Controlling Input BOM usage
If your document contains a BOM sequence the following methods control its presence when processing it.
AbstractCsv::skipInputBOM(): self;
AbstractCsv::includeInputBOM(): self;
AbstractCsv::isInputBOMIncluded(): bool;
skipInputBOM: enables skipping the input BOM from your CSV document.includeInputBOM: preserves the input BOM from your CSV document while accessing its content.isInputBOMIncluded: tells whether skipping or including the input BOM will be done.
If your document does not contain any BOM sequence you can speed up the CSV iterator by preserving its presence, which means that no operation to detect and remove it if present will take place.
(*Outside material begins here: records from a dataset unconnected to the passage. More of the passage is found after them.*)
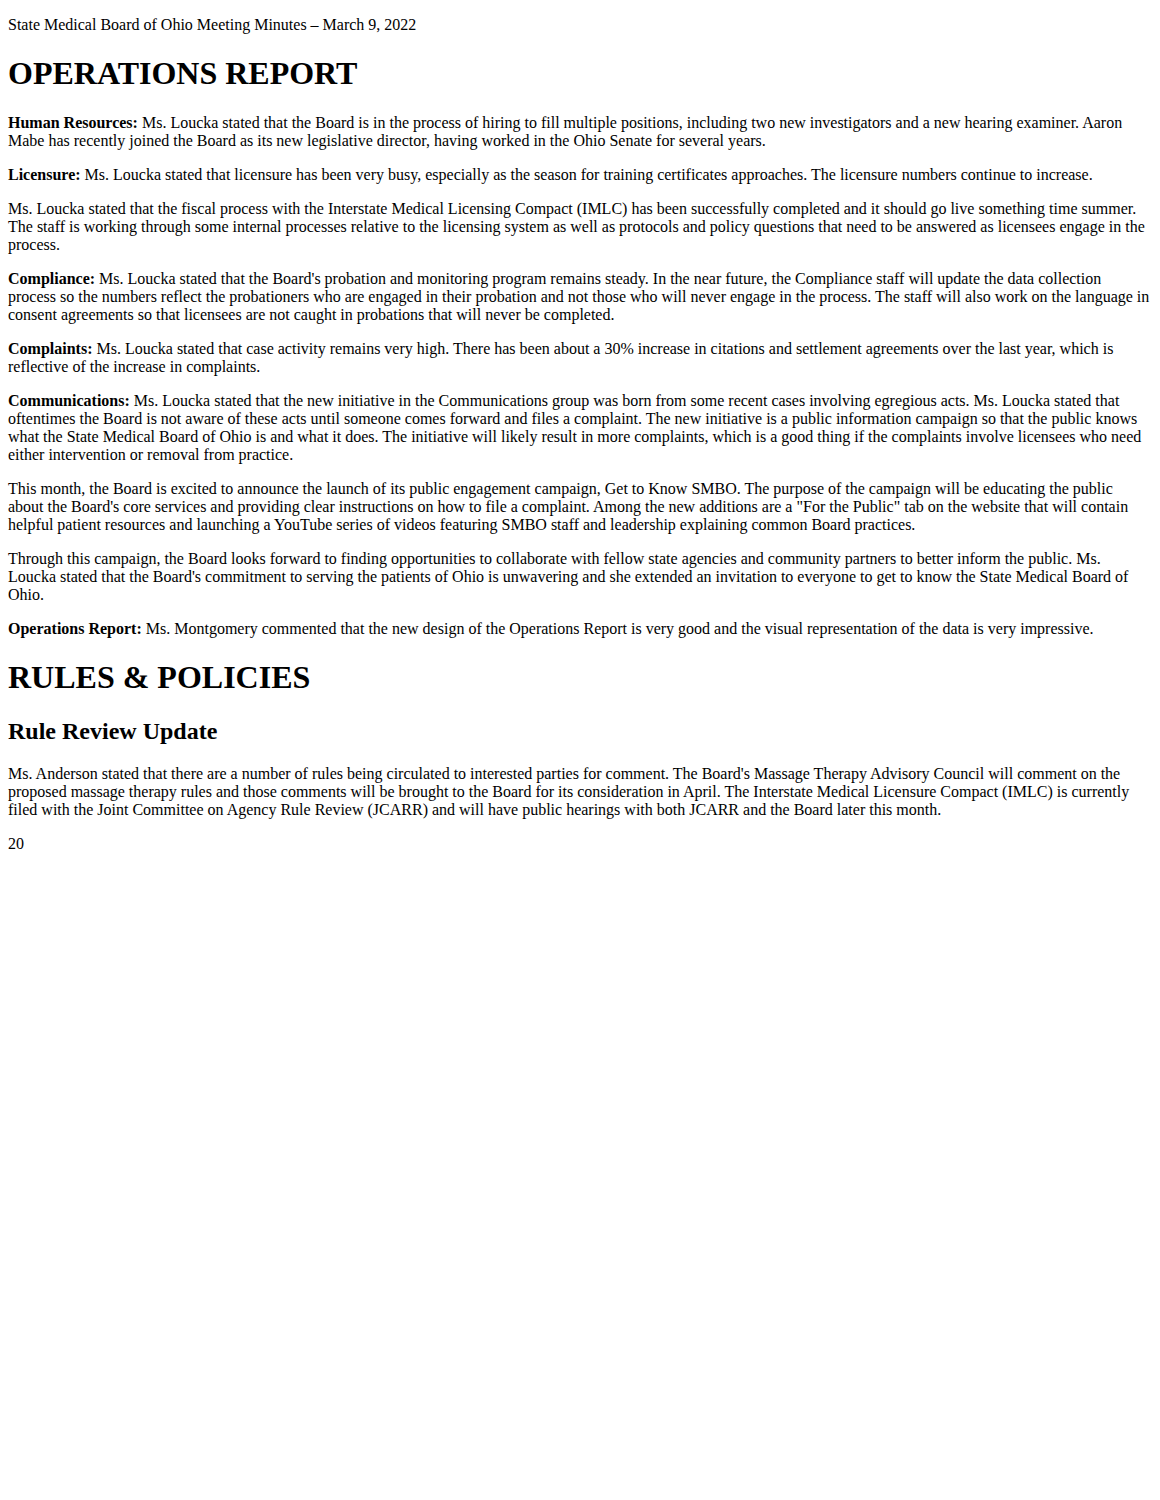State Medical Board of Ohio Meeting Minutes – March 9, 2022
OPERATIONS REPORT
Human Resources: Ms. Loucka stated that the Board is in the process of hiring to fill multiple positions, including two new investigators and a new hearing examiner. Aaron Mabe has recently joined the Board as its new legislative director, having worked in the Ohio Senate for several years.
Licensure: Ms. Loucka stated that licensure has been very busy, especially as the season for training certificates approaches. The licensure numbers continue to increase.
Ms. Loucka stated that the fiscal process with the Interstate Medical Licensing Compact (IMLC) has been successfully completed and it should go live something time summer. The staff is working through some internal processes relative to the licensing system as well as protocols and policy questions that need to be answered as licensees engage in the process.
Compliance: Ms. Loucka stated that the Board's probation and monitoring program remains steady. In the near future, the Compliance staff will update the data collection process so the numbers reflect the probationers who are engaged in their probation and not those who will never engage in the process. The staff will also work on the language in consent agreements so that licensees are not caught in probations that will never be completed.
Complaints: Ms. Loucka stated that case activity remains very high. There has been about a 30% increase in citations and settlement agreements over the last year, which is reflective of the increase in complaints.
Communications: Ms. Loucka stated that the new initiative in the Communications group was born from some recent cases involving egregious acts. Ms. Loucka stated that oftentimes the Board is not aware of these acts until someone comes forward and files a complaint. The new initiative is a public information campaign so that the public knows what the State Medical Board of Ohio is and what it does. The initiative will likely result in more complaints, which is a good thing if the complaints involve licensees who need either intervention or removal from practice.
This month, the Board is excited to announce the launch of its public engagement campaign, Get to Know SMBO. The purpose of the campaign will be educating the public about the Board's core services and providing clear instructions on how to file a complaint. Among the new additions are a "For the Public" tab on the website that will contain helpful patient resources and launching a YouTube series of videos featuring SMBO staff and leadership explaining common Board practices.
Through this campaign, the Board looks forward to finding opportunities to collaborate with fellow state agencies and community partners to better inform the public. Ms. Loucka stated that the Board's commitment to serving the patients of Ohio is unwavering and she extended an invitation to everyone to get to know the State Medical Board of Ohio.
Operations Report: Ms. Montgomery commented that the new design of the Operations Report is very good and the visual representation of the data is very impressive.
RULES & POLICIES
Rule Review Update
Ms. Anderson stated that there are a number of rules being circulated to interested parties for comment. The Board's Massage Therapy Advisory Council will comment on the proposed massage therapy rules and those comments will be brought to the Board for its consideration in April. The Interstate Medical Licensure Compact (IMLC) is currently filed with the Joint Committee on Agency Rule Review (JCARR) and will have public hearings with both JCARR and the Board later this month.
20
$raw_csv = Bom::Utf8->value."john,doe,john.doe@example.com\njane,doe,jane.doe@example.com\n";
$csv = Reader::fromString($raw_csv);
$csv->setOutputBOM(Bom::Utf16Le);
$csv->includeInputBOM();
ob_start();
$csv->output();
$document = ob_get_clean();
The returned $document will contain 2 BOM markers instead of one.